Attia considers ApoB (The Gold Standard Test)

Attia considers Apolipoprotein B (ApoB) the single most important metric. ApoB measures the total number of "bad" particles (LDL, VLDL, and IDL) that can get trapped in artery walls and cause plaque.
Optimal: Stay Below 60 mg/dL (only 5% of the population achieve this).
Attia says that if everyone’s ApoB was between 20–30 mg/dL starting in their 20s, atherosclerotic heart disease would be virtually eliminated.
Standard Lab "Normal": is <90 or <100 mg/dL, but Attia considers this far too high --- in 2020 I measured 91. It was probably already too late, but I should have gone on statins then.

LDL-C Low-Density Lipoprotein (A Noisy Surrogate)

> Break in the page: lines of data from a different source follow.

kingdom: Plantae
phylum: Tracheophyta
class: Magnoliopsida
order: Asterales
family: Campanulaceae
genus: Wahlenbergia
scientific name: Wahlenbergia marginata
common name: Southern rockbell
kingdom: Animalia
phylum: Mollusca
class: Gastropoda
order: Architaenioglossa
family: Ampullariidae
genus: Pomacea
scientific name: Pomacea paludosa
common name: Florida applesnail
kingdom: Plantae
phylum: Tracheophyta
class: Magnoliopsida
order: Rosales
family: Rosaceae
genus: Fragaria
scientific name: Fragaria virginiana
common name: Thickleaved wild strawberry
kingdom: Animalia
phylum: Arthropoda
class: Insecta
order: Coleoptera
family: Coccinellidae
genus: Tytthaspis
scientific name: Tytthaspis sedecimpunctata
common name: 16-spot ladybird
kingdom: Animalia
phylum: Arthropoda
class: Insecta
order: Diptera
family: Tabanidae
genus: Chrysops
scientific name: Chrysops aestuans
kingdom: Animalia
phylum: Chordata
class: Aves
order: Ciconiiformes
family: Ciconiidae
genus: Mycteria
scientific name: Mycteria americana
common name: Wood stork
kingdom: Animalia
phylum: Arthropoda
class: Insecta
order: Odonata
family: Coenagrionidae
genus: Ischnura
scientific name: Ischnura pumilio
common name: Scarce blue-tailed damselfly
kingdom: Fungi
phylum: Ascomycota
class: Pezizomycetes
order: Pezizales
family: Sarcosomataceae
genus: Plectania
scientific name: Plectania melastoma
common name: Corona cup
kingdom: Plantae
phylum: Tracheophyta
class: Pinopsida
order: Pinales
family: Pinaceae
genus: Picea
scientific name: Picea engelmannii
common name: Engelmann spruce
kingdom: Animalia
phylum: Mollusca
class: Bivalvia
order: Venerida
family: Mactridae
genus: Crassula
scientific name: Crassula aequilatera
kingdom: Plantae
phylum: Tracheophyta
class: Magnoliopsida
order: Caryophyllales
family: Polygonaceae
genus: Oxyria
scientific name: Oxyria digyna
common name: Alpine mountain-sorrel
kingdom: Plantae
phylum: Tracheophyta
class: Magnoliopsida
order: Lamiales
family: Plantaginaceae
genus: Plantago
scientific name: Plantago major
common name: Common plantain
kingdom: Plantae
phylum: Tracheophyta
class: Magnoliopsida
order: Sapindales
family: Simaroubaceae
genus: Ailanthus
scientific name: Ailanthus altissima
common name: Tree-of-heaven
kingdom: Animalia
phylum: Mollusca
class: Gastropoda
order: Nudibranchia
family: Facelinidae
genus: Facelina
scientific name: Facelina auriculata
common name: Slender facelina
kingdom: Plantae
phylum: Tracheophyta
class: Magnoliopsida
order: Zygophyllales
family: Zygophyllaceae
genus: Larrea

Attia views LDL-C as a "noisy surrogate." Since one ApoB molecule exists on every LDL particle, measuring the particle count (ApoB) is more precise than measuring the mass of cholesterol inside them (LDL-C).
Attia’s Target: He doesn't focus on a specific LDL-C number as much as ApoB, but generally, an LDL-C <30 mg/dL correlates with the extremely low risk seen in those with the 20–30 mg/dL ApoB target.

Note that even on the statin CRESTOR, I'm at 91 mg/dL which is way above (300% of) Attia's target of <30.

Triglycerides & HDL-C (The Metabolic Ratio)

Instead of looking at HDL-C ("good cholesterol") in isolation, Attia focuses on the Triglyceride-to-HDL ratio as a proxy for insulin sensitivity and metabolic health.
Ideal TG/HDL Ratio: <1:1 (e.g., Triglycerides of 50 and HDL of 60).
Acceptable Ratio: <2:1.
Triglycerides Target: <100 mg/dL is good, but <50 mg/dL is considered metabolically excellent.
HDL Note: Attia warns that very high HDL (over 80–100 mg/dL) is not necessarily "better" and can sometimes indicate dysfunctional HDL or genetic anomalies.

ApoA-I & The Ratio

Apolipoprotein A-I (ApoA-I) is the primary protein on HDL particles.
ApoB/ApoA-I Ratio: While this is a strong predictor of risk, Attia prefers to focus on lowering ApoB as the primary lever, as raising ApoA-I (via HDL) has not been shown in trials to reduce heart disease risk as effectively as lowering ApoB.

Lp(a) (Lipoprotein little-a)

This is a highly inflammatory, genetically determined particle.
Attia recommends everyone test this at least once in their life.
Optimal: <30 mg/dL (mass) or <75 nmol/L (particle count) --- I was 41 nmol/L in 2020, so good.
High Risk: Above 50 mg/dL or 125 nmol/L. If your Lp(a) is high, Attia argues you must be even more aggressive in lowering your ApoB to compensate for this inherited risk.

VLDL Cholesterol

Very Low-Density Lipoprotein is a precursor to LDL and carries triglycerides.
Attia’s Target: <10 mg/dL.

Summary Table: Attia vs. Standard Lab Marker

Note: Attia frequently emphasizes that "cholesterol years" (the cumulative exposure of your arteries to ApoB over your lifetime) are what matter most. He advocates for aggressive management through diet (saturated fat reduction), exercise, and often pharmacology (statins, ezetimibe, or PCSK9 inhibitors) to maintain these low levels long-term.